--- PROBLEM DETAILS ---
Copy each line of the records below that mentions the word "lines".

RECORDS FOR THIS TASK below:

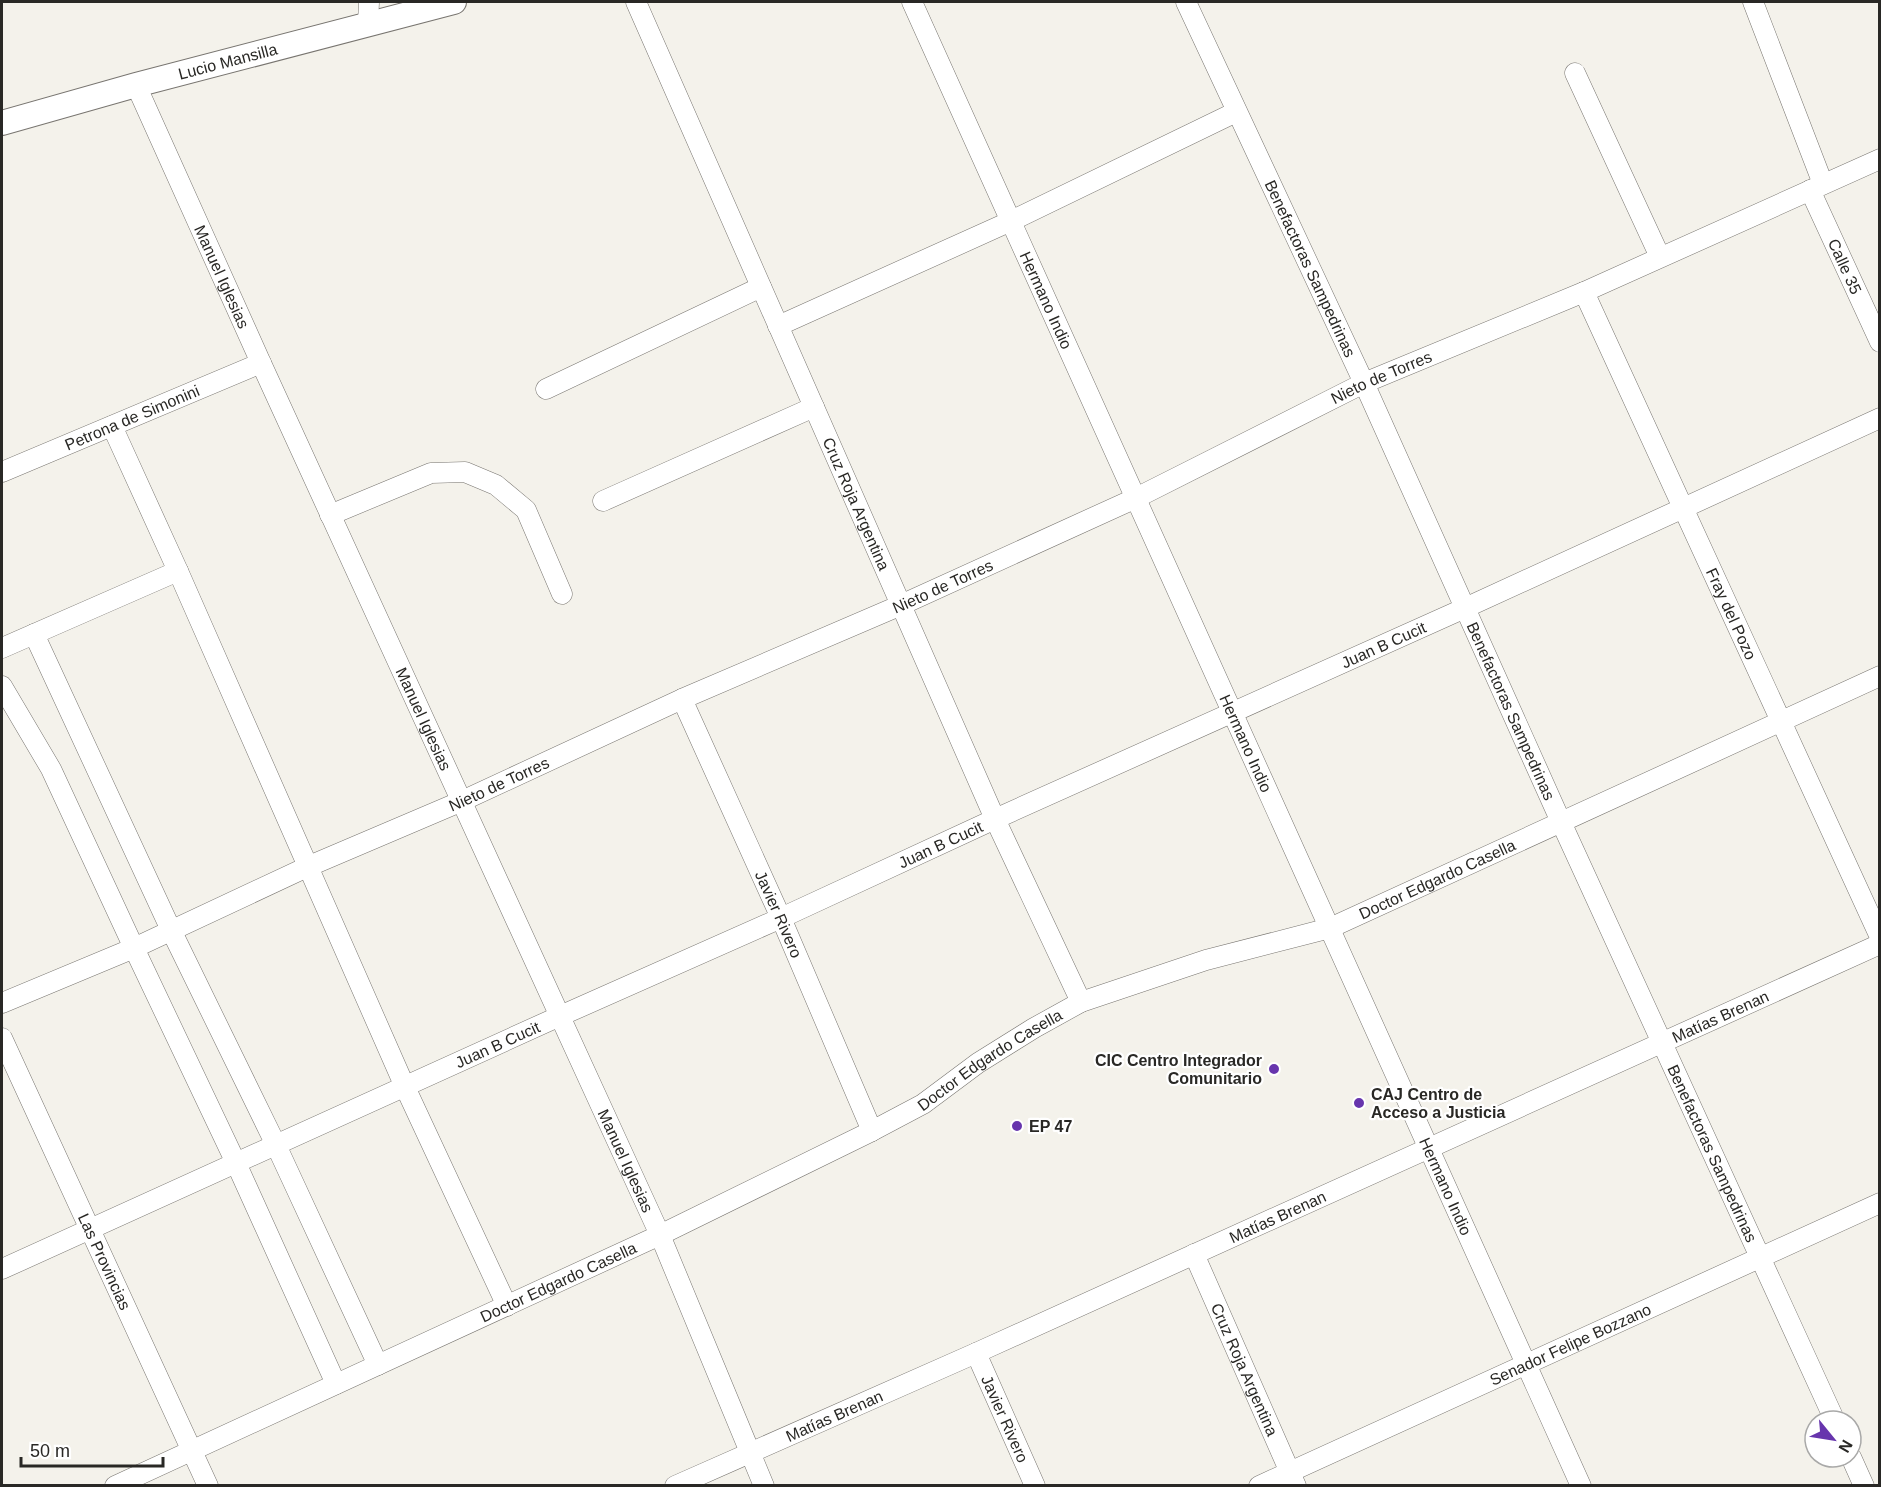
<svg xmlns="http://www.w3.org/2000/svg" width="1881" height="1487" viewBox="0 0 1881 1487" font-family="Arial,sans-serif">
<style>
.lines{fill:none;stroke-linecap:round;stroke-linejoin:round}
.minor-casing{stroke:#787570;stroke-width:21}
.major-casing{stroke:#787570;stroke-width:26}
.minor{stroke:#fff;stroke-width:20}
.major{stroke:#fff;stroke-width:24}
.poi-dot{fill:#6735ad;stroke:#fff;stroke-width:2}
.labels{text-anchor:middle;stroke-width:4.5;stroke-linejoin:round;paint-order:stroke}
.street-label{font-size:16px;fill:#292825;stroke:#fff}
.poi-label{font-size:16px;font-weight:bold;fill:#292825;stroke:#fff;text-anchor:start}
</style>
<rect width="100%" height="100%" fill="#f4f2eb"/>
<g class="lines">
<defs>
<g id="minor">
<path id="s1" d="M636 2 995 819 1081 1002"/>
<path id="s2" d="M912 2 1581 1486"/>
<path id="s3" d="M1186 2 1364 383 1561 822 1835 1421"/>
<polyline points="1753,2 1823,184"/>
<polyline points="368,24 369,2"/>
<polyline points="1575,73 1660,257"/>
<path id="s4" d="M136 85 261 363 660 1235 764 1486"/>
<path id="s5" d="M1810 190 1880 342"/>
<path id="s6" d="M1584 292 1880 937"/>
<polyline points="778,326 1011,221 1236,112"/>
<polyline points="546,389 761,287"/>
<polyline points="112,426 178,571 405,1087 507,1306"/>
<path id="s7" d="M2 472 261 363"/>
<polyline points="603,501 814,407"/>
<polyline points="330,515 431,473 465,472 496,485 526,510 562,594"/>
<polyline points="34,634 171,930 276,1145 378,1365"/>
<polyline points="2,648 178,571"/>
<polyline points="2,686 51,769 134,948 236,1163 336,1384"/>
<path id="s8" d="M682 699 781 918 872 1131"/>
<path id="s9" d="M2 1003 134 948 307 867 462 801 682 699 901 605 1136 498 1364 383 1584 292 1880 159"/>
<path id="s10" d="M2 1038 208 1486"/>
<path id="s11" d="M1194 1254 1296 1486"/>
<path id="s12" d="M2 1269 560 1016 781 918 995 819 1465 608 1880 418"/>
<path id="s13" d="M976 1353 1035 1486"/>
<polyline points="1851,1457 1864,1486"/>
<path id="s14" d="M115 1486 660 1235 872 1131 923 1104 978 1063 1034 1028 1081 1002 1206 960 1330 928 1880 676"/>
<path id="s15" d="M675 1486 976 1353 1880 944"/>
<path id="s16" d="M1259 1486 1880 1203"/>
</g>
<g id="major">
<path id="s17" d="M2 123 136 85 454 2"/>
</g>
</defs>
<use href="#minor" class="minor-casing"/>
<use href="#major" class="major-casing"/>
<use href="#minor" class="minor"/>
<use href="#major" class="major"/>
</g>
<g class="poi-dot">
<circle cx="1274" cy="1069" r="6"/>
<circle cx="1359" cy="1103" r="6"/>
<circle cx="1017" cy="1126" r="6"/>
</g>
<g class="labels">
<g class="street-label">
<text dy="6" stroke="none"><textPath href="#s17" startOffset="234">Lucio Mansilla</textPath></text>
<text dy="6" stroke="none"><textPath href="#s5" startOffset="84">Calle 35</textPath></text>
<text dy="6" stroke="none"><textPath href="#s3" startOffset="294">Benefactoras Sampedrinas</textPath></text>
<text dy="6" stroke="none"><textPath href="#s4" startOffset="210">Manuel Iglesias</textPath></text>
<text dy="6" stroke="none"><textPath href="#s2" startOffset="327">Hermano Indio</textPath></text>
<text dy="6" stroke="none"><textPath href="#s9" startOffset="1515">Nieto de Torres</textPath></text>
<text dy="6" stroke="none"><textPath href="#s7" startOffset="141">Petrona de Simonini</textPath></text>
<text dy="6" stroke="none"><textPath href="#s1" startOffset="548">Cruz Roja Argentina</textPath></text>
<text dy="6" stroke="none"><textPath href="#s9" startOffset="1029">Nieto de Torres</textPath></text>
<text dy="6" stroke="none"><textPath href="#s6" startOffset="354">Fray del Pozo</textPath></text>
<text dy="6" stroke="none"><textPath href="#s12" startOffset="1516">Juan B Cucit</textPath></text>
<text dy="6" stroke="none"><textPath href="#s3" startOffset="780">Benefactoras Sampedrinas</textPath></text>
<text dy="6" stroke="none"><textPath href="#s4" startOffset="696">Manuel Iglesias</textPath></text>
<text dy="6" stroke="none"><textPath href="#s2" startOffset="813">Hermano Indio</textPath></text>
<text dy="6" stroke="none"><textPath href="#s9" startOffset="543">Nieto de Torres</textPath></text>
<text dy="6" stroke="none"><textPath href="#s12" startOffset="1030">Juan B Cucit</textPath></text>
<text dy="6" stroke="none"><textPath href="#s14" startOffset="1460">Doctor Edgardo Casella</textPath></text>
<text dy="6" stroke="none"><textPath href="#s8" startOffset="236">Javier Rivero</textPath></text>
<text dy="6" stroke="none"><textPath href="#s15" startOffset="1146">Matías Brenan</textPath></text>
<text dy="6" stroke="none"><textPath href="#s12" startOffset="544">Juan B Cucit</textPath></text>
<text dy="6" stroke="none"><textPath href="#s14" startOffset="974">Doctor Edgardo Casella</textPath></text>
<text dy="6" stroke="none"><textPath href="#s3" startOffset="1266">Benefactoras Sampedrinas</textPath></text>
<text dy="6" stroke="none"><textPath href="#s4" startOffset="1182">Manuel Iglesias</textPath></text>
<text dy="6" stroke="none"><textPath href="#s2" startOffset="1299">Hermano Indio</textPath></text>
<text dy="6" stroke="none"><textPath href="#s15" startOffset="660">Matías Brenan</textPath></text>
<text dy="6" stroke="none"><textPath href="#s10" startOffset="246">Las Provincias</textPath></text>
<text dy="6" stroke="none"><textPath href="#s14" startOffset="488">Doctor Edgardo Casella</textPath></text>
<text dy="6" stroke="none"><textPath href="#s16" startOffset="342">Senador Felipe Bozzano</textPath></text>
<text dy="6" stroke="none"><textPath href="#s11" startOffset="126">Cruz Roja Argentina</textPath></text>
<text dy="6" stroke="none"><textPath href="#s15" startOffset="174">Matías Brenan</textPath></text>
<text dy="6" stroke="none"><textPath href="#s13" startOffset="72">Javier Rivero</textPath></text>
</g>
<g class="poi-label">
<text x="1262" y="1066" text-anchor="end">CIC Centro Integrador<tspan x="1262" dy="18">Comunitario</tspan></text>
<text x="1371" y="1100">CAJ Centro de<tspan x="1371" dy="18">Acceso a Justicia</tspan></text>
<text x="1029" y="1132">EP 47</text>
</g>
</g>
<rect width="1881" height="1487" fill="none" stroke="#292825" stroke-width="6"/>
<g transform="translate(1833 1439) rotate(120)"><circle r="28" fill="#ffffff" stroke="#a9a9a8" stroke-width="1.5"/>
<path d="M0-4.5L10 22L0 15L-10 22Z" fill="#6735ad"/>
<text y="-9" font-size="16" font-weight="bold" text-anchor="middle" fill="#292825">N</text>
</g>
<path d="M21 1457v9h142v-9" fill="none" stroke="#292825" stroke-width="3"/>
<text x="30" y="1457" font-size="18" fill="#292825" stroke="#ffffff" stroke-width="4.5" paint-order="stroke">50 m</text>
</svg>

End of RECORDS FOR THIS TASK.

--- RESULT ---
.lines{fill:none;stroke-linecap:round;stroke-linejoin:round}
<g class="lines">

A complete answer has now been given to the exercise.